The public and the police are operating around an antiquated view of sex work. Sheriff Snyder stated the authorities’ goal was to “treat them as victims rather than paid sex workers,” but both women videotaped with Kraft are legal Florida residents and licensed masseuses. In fact, all the workers arrested have licenses, and the business is registered with the state. In order for us to come to concrete conclusions, the sex workers themselves must speak out. So far all but one have refused, despite supposedly being victims. While I didn't have the opportunity to speak to these women, they may very well be too terrified to speak to the law that bans their means  of survival. 

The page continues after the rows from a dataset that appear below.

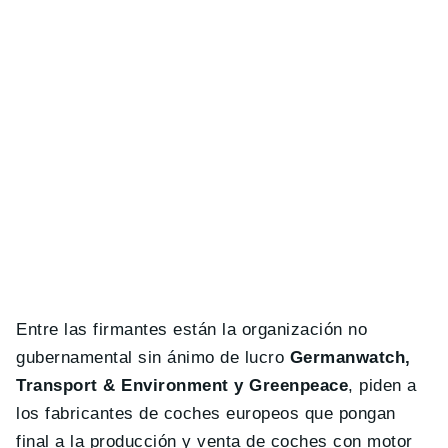
Entre las firmantes están la organización no
gubernamental sin ánimo de lucro
Germanwatch,
Transport & Environment y Greenpeace
, piden a
los fabricantes de coches europeos que pongan
final a la producción y venta de coches con motor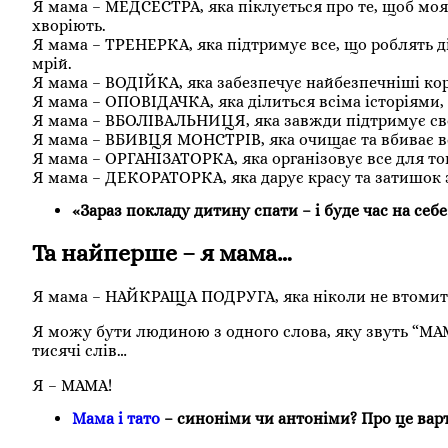
Я мама – МЕДСЕСТРА, яка піклується про те, щоб моя сі
хворіють.
Я мама – ТРЕНЕРКА, яка підтримує все, що роблять д
мрій.
Я мама – ВОДІЙКА, яка забезпечує найбезпечніші кор
Я мама – ОПОВІДАЧКА, яка ділиться всіма історіями, 
Я мама – ВБОЛІВАЛЬНИЦЯ, яка завжди підтримує свою
Я мама – ВБИВЦЯ МОНСТРІВ, яка очищає та вбиває всі
Я мама – ОРГАНІЗАТОРКА, яка організовує все для тог
Я мама – ДЕКОРАТОРКА, яка дарує красу та затишок зо
«Зараз покладу дитину спати – і буде час на себе
Та найперше – я мама…
Я мама – НАЙКРАЩА ПОДРУГА, яка ніколи не втомитьс
Я можу бути людиною з одного слова, яку звуть “МА
тисячі слів…
Я – МАМА!
Мама і тато
– синоніми чи антоніми? Про це вар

It doesn’t seem justified for police (or sleuths) to make sweeping conclusions about a dismal place of work based on the presence of food and hot plates, considering that these things are also staples in high-end corporate offices. Sleeping in the workplace is also not uncommon for those who work long hours. Maybe the immigrant women had nowhere else to go? An arrest warrant from Indian River County claims detectives watched women with suitcases be transported to and from the spa “for the purpose of sexual servitude…some stayed for days, even for months.” Isn’t it possible that these women willingly consented to a lucrative opportunity, perhaps in order to provide for their families?

And speaking of hypocrisy, did you know that the police question Kraft's morals in official statements at the same time that an affidavit revealed they faked a bomb threat in order to plant hidden security cameras in the spa? Hilarious. Also, note that the department obtained statements from other men leaving the spa before doing so, which confirms the offering of sexual services. If there was legitimate concern about these women being in pressing danger, why had the investigation been going on for at least six months prior, with cameras not planted until January? Was it to give undercover Homeland Security agents more opportunities to solicit “penis kisses” in the name of research?

Considering that the hidden cameras captured dozens of customers, and yet the spotlight continues to shine solely on a high-profile NFL owner, we have reason to assume officials are hiding behind his notoriety. When it comes to Kraft, the only concern the public should have is that he will be let off easy because of his wealth and status: the misdemeanor penalty is $5,000, chump change for a billionaire, and up to 365 days in prison. Compare that to the $155,000-$300,000 bonds that have been set for the arrested workers, which cannot be paid with the usual sex worker's means. Kraft’s threat of a prison sentence will likely disappear with the right representation, and these women, merely trying to make ends meet, will be forgotten about alongside it. Unlike Kraft, however, their criminal records and broken American dreams will stick with them for life.
Above all, sex work will remain illegal for the foreseeable future. Instead of using Orchids of Asia to educate the country on sex work and why it should be legalized, headlines are occupied by a rich white man. Sadly, this isn't shocking. What is even sadder, however, is that there are believed to be about one million women in the US in this trade who are unprotected. Because sex work is illegal and because worker's don't have worker's rights, they're subjected to life-altering (and sometimes even life-ending) violence. And those who are attacked and survive? They're, again, said to be too terrified to call the cops because their work is against the law.

Decriminalization would not only reduce sexually transmitted diseases and assault, but it would curb the very trafficking the police are claiming to be so concerned with over in central Florida. While it's believed that trafficking would be dramatically reduced, the police could be freed up to actually focus on nonconsensual sex work because sex workers would actually have rights. Not to mention, the illegal billion-dollar industry could be legally taxed and boost the economy.

And yet, we're all more concerned with Kraft's love of the four-handed hand job.